| YOUR ASSIGNMENT |
Print only the lines that begin at the line containing "[290,327,314,337] on ->" and end at the last line of the material, both included, without any change.

== DATA PROVIDED ==

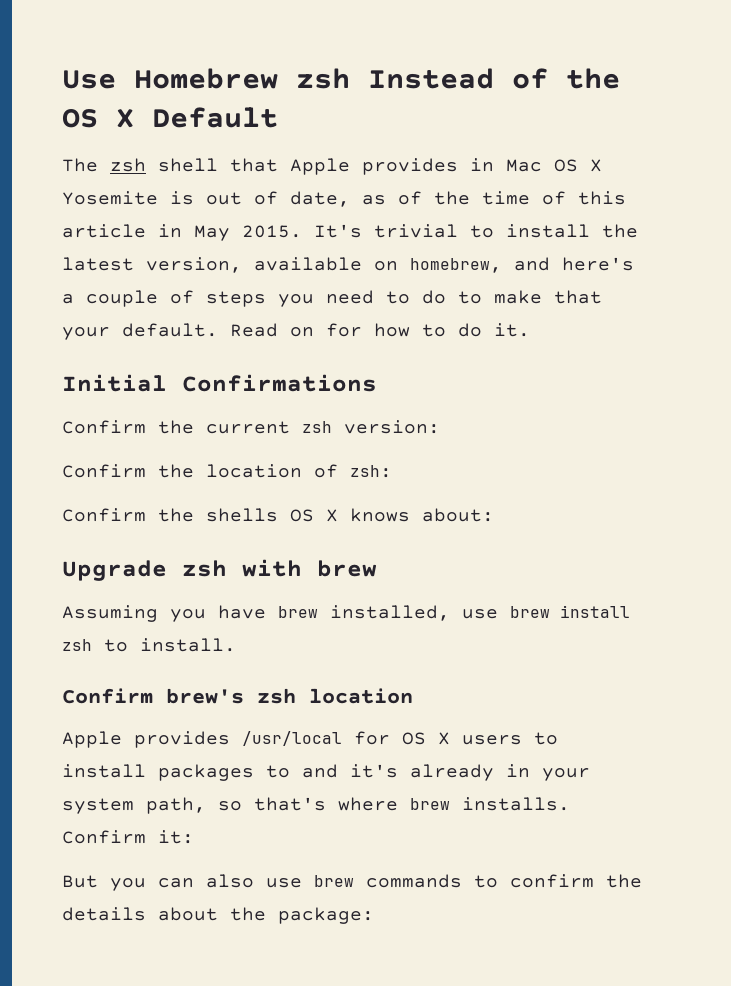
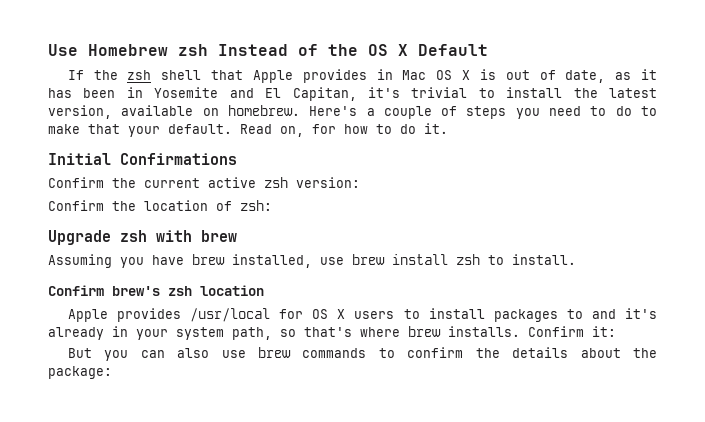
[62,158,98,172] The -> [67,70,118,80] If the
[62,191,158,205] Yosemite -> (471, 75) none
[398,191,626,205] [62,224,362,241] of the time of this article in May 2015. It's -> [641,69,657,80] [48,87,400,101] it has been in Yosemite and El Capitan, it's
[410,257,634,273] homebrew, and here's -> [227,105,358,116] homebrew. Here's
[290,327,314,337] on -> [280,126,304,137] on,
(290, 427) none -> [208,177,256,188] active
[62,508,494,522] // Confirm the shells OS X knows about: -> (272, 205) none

===

| TASK RESPONSE |
[290,327,314,337] on -> [280,126,304,137] on,
(290, 427) none -> [208,177,256,188] active
[62,508,494,522] // Confirm the shells OS X knows about: -> (272, 205) none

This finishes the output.